Checkmate. Putin cornered the West
But let’s face it. Putin doesn’t care much about threats from the West, sitting as he does in the enviable position of being able to take the lead.
Putin’s final phase is USSR 2.0, almost 30 years after the collapse of the Soviet Union. Its next actions come at a delicate geopolitical moment, with Western fears of an invasion of Ukraine, the colonization of Belarus, a European-wide energy crisis, the resignation of German Chancellor Angela Merkel as negotiator chief of the EU and concerns about the messy foreign policy of US President Joe Biden. .
Without firing a shot, Putin has managed to plunge the West into a collective panic – or at least into a position where he feels the need to appease the aging autocrat.
With so much force, Putin could aim for a land bridge between Russia proper and Crimea – an initiative that could be designed in part to free up water resources stranded by Ukraine in the North Crimean Canal, which once represented up to 85% of the peninsula’s water needs.
More recently, Putin has opened another front with the West by establishing a military alliance with the man often dubbed “Europe’s last dictator,” Belarusian President Alexander Lukashenko. Emboldened by Kremlin support, Lukashenko acted with impunity by imprisoning opponents, forcing a downing of a Ryanair plane with a political opponent on board and sending migrants to its border with EU neighbors.
Andrei Soldatov, a Russian investigative journalist and security service expert, told me the country is already heavily sanctioned and targeted Russian companies have been effectively vaccinated with lucrative defense and intelligence contracts. .
Perhaps it is no coincidence that Russia and China pledged this week to work jointly on a closed trading network that would reduce reliance on the international financial system and limit transactions in U.S. currencies.
At home, Putin wields state power through fear and cohesion – primarily by banning civil society groups, imprisoning prominent opponents, and threatening Russian nationals who work for foreign embassies.

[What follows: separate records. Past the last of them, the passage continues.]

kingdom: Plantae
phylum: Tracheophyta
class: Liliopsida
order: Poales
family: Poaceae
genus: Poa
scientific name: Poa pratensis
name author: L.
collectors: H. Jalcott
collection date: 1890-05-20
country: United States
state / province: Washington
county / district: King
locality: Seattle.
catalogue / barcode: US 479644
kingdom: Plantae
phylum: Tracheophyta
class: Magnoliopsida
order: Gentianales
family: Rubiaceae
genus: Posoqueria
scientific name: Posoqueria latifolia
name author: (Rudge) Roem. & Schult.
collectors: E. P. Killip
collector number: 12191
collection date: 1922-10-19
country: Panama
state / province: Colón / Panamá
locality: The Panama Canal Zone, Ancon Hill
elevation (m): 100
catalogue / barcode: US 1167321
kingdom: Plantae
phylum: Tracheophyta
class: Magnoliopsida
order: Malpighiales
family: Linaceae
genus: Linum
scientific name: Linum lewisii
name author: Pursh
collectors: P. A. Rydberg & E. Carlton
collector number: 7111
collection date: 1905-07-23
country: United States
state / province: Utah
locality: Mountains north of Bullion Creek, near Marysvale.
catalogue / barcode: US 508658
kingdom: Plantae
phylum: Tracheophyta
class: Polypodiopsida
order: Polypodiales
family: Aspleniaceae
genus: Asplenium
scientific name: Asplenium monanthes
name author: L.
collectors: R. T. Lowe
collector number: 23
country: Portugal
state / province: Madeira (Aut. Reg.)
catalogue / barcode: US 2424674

What are the tools that remain in the West’s diplomatic toolbox? Depressing little. But some options remain: ban Russians from travel, block those multi-million dollar real estate deals that have turned London and Miami into playgrounds for wealthy Russians – or even order the immediate expulsion of Russian nationals from Western countries. In other words, whatever it takes unless there is a direct military conflict.
The appearance of lack of determination, whether in diplomacy, on the battlefield, or on the chessboard, is never a winning strategy.